Clifford Odets’ Depression-era tragedy (first produced by the historic Group Theatre in 1937 and two years later provided the first film starring role for William Holden) is a flawed classic. Odets creates a menagerie of colorful folk and a passionate outlet for his social philosophies, but this lengthy stage work falls far short in the dramatic continuity department. This Pacific Resident Theatre Ensemble production is character-rich, but co-directors Marilyn Fox and Gar Campbell never overcome Odets’ cumbersome structure as the scenes plod along without any clear point of view. The production is further hindered by the unfocused performance of Scott Conte in the lead role of Joe Bonaparte.
The play chronicles young Joe’s struggle to sublimate his soul’s desire to be a violinist in order to feed his hunger for material success in the subhuman world of professional boxing. The difficulty for any actor portraying Odets’ golden boy is the necessity to constantly shift his motivation between these two competing needs while realistically conveying Odets’ unconventional, image-laden dialogue.
Conte certainly looks the part of a second-generation Italian-American who could cut a striking figure in a boxing ring, but his brooding demeanor never believably evolves with the rapidly shifting stimuli Joe must contend with as the young boxer rapidly gains success in the ring while distancing himself further and further from his basic humanity. Conte’s one-level performance doesn’t seem to have had much guidance from the combined efforts of Fox and Campbell.

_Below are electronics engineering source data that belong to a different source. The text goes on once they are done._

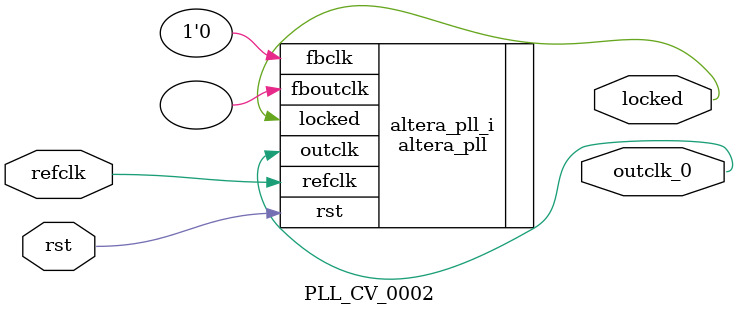
<source format=v>
`timescale 1ns/10ps
module  PLL_CV_0002(

	// interface 'refclk'
	input wire refclk,

	// interface 'reset'
	input wire rst,

	// interface 'outclk0'
	output wire outclk_0,

	// interface 'locked'
	output wire locked
);

	altera_pll #(
		.fractional_vco_multiplier("false"),
		.reference_clock_frequency("50.0 MHz"),
		.operation_mode("direct"),
		.number_of_clocks(1),
		.output_clock_frequency0("150.000000 MHz"),
		.phase_shift0("0 ps"),
		.duty_cycle0(50),
		.output_clock_frequency1("0 MHz"),
		.phase_shift1("0 ps"),
		.duty_cycle1(50),
		.output_clock_frequency2("0 MHz"),
		.phase_shift2("0 ps"),
		.duty_cycle2(50),
		.output_clock_frequency3("0 MHz"),
		.phase_shift3("0 ps"),
		.duty_cycle3(50),
		.output_clock_frequency4("0 MHz"),
		.phase_shift4("0 ps"),
		.duty_cycle4(50),
		.output_clock_frequency5("0 MHz"),
		.phase_shift5("0 ps"),
		.duty_cycle5(50),
		.output_clock_frequency6("0 MHz"),
		.phase_shift6("0 ps"),
		.duty_cycle6(50),
		.output_clock_frequency7("0 MHz"),
		.phase_shift7("0 ps"),
		.duty_cycle7(50),
		.output_clock_frequency8("0 MHz"),
		.phase_shift8("0 ps"),
		.duty_cycle8(50),
		.output_clock_frequency9("0 MHz"),
		.phase_shift9("0 ps"),
		.duty_cycle9(50),
		.output_clock_frequency10("0 MHz"),
		.phase_shift10("0 ps"),
		.duty_cycle10(50),
		.output_clock_frequency11("0 MHz"),
		.phase_shift11("0 ps"),
		.duty_cycle11(50),
		.output_clock_frequency12("0 MHz"),
		.phase_shift12("0 ps"),
		.duty_cycle12(50),
		.output_clock_frequency13("0 MHz"),
		.phase_shift13("0 ps"),
		.duty_cycle13(50),
		.output_clock_frequency14("0 MHz"),
		.phase_shift14("0 ps"),
		.duty_cycle14(50),
		.output_clock_frequency15("0 MHz"),
		.phase_shift15("0 ps"),
		.duty_cycle15(50),
		.output_clock_frequency16("0 MHz"),
		.phase_shift16("0 ps"),
		.duty_cycle16(50),
		.output_clock_frequency17("0 MHz"),
		.phase_shift17("0 ps"),
		.duty_cycle17(50),
		.pll_type("General"),
		.pll_subtype("General")
	) altera_pll_i (
		.rst	(rst),
		.outclk	({outclk_0}),
		.locked	(locked),
		.fboutclk	( ),
		.fbclk	(1'b0),
		.refclk	(refclk)
	);
endmodule


</source>
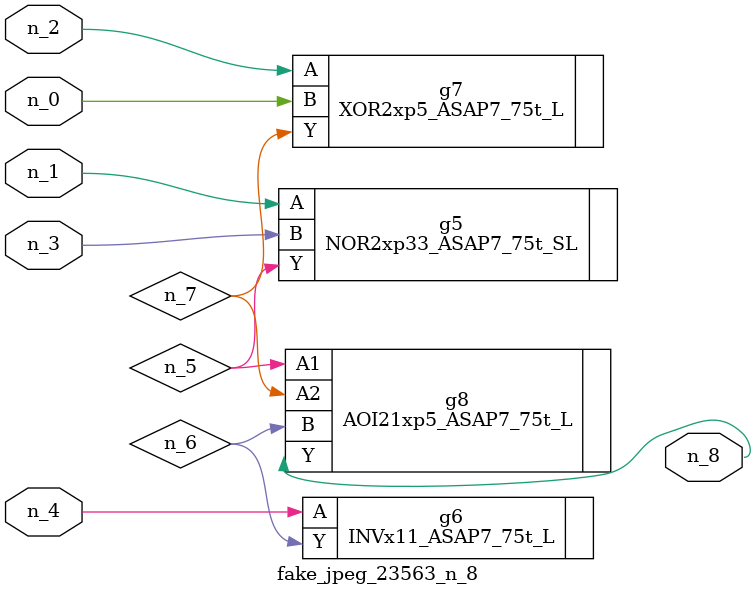
<source format=v>
module fake_jpeg_23563_n_8 (n_3, n_2, n_1, n_0, n_4, n_8);

input n_3;
input n_2;
input n_1;
input n_0;
input n_4;

output n_8;

wire n_6;
wire n_5;
wire n_7;

NOR2xp33_ASAP7_75t_SL g5 ( 
.A(n_1),
.B(n_3),
.Y(n_5)
);

INVx11_ASAP7_75t_L g6 ( 
.A(n_4),
.Y(n_6)
);

XOR2xp5_ASAP7_75t_L g7 ( 
.A(n_2),
.B(n_0),
.Y(n_7)
);

AOI21xp5_ASAP7_75t_L g8 ( 
.A1(n_5),
.A2(n_7),
.B(n_6),
.Y(n_8)
);


endmodule
</source>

Complicating Joe’s life is his growing passion for Lorna (Katy Selverstone), the emotionally battered girlfriend of Joe’s fight manager Tom Moody (Steve Vinovich). Selverstone struggles to make Lorna’s almost arbitrary shifts in allegiance between Joe and Tom believable, but convincingly conveys the aura of a weary soul who cannot take one more defeat.
A major plus for this production is in the realization of Odets’ many supporting characters. Vinovich is quite convincing as the small-time fight manager whose dependence on Joe’s success is tempered by his growing hate for the younger man who is taking his woman.
Paul Perri is a tower of moral inflexibility as Joe’s dour father, Mr. Bonaparte. Veteran television and stage actor Orson Bean is hilarious as Bonaparte’s pseudo intellectual neighbor, Mr. Carp. And Jennifer Taub and George Villas as Joe’s sister and brother-in-law, respectively, are perfect as the exuberant slobs who are the only truly happy people in the production.
Also deserving mention are: Sam Vlahos in a chilling portrayal of the murderous fight promoter, Eddie Fuselli; Vince Melocchi as Joe’s loyal trainer, Tokio; Seth Margolies as Joe’s comically intense co-manager, Roxy; and Kevin Quinn, whose quietly detached portrayal of Joe’s union-organizer brother Frank serves as the outlet for Odets’ statement against the subjugation of the working class.
The effective set design of Deena Lynn Mullen and Victoria Profit makes good use of the theater’s sprawling stage space, adequately highlighted by the lighting of Phil Mooers and Peter Stenshoel.
One glaring discord in this production, however, is the out-of-tune prerecorded violin work of Jonathan Rubin. If Rubin’s playing is supposed to demonstrate Joe’s violin virtuosity, then he was destined to be a prize fighter.